Questions regarding Fellow Member nominations may be forwarded to Tim Manicom.
Bio
Bevlee A. Watford is the associate dean of equity and engagement at Virginia Tech, where she received a B.S. in mining engineering and M.S. and Ph.D. in industrial engineering and operations research. She joined the faculty in 1992 following an initial position as an assistant professor at Clemson University as an associate professor of industrial and systems engineering and founding executive director of the Center for the Enhancement of Engineering Diversity (CEED). In 1997, Watford became the associate dean for academic affairs in the College of Engineering, earning her current rank of professor of engineering education in 2005 and serving as interim department head from 2010 to 2011. In 2019 she was named the founding associate dean for equity and engagement.
Watford’s research activities have focused on the recruitment and retention of students in engineering, with a particular emphasis on underrepresented students. She has secured more than $12 million in funding and support for CEED and other undergraduate initiatives, including freshmen peer mentoring, a summer bridge program for incoming freshman, and residential living-learning communities that house nearly 600 freshman engineering students. Watford was recognized with the 2008 Women in Engineering ProActive Network (WEPAN) Founders Award for her service and efforts to increase the participation of women in the engineering profession. CEED received the 2010 Claire Felbinger Diversity Award from ABET and the 2011 NSBE-ExxonMobil Impact award for implementing successful, research-based efforts to improve retention.
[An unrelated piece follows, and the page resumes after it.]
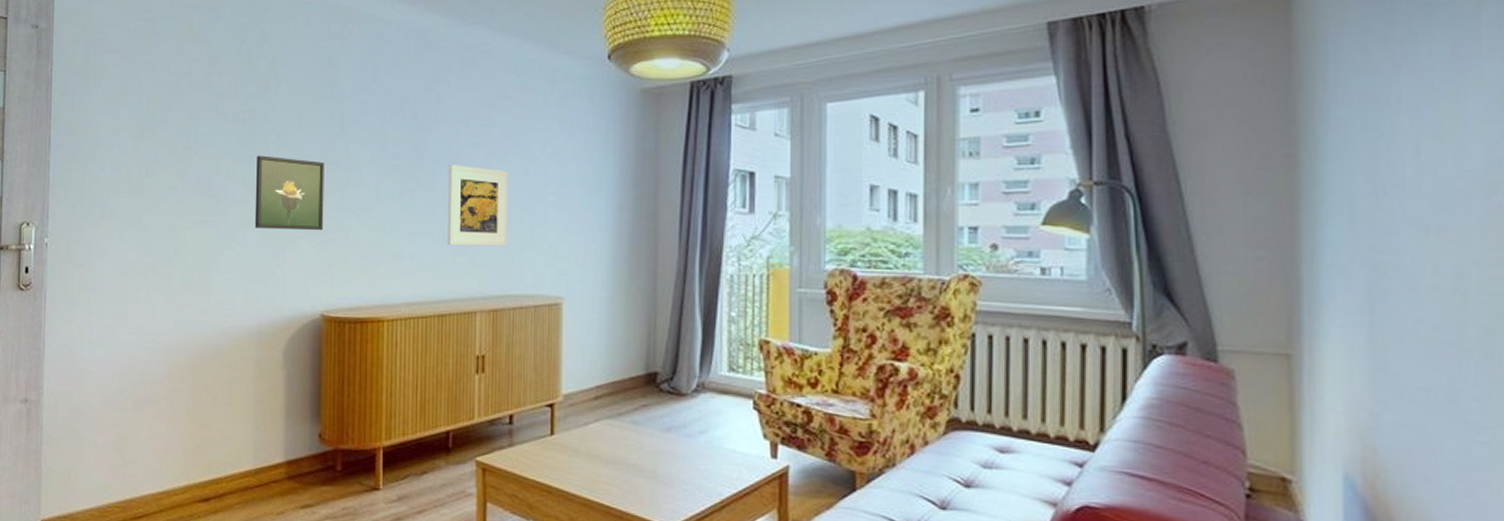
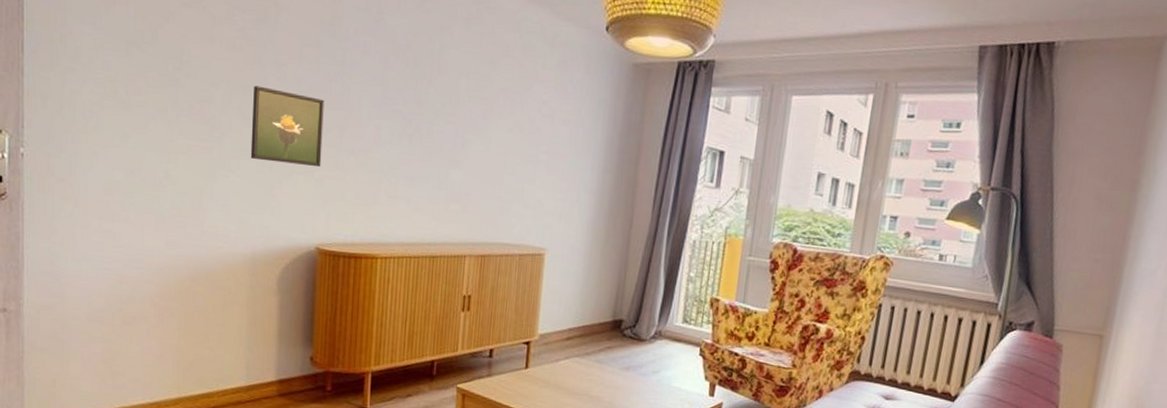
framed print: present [448,164,508,246] -> none [443,115,504,198]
In 2014 Watford was one of three finalists in the Global Engineering Deans Council Airbus Diversity Award, selected “for her wide-ranging programs aimed at building an inclusive and diverse engineering student body at Virginia Tech.” In 2019, the College of Engineering was recognized as a Bronze Exemplar institution in the ASEE Deans Diversity Recognition program, largely based on CEED’s activities.
From 2005-2007, Watford was a National Science Foundation program manager in the Division of Undergraduate Education, returning from 2013 to 2015 to serve as the program director for broadening participation in the Division of Engineering Education and Centers.
An active member of ASEE since 1986, Watford has served the organization in multiple capacities, including 2017-18 President, officer positions in both WIED and MIND, PIC IV chair, and chair of the Diversity Task Force that resulted in the creation of the ASEE Diversity Strategic Plan as well as the formation of the ASEE Diversity Committee. She also served as an associate editor of Advances in Engineering Education. She was elected an ASEE Fellow in 2010.
Watford, WEPAN’s 2004-5 president, also served on the board of directors of the National Association of Minority Engineering Program Administrators (NAMEPA).
About the award
The Sharon Keillor Award for Women in Engineering Education recognizes and honors outstanding women engineering educators. Keillor was an engineering educator and a technology industry executive with extensive experience and accomplishments. An Athlone Fellow at the Imperial College of the University of London, she also served as a faculty member at the Memorial University of Newfoundland, the University of Western Ontario, and the University of Massachusetts–Amherst. Afterward, she embarked upon an outstanding career in industry, which included serving as Digital Equipment Corporation’s head of corporate training and later as vice president for software engineering; senior vice president of CTA Incorporated; senior vice president and chief operating officer of Watkins-Johnson; and vice president of Raytheon Marine, and managing director of its operations in Portsmouth, England.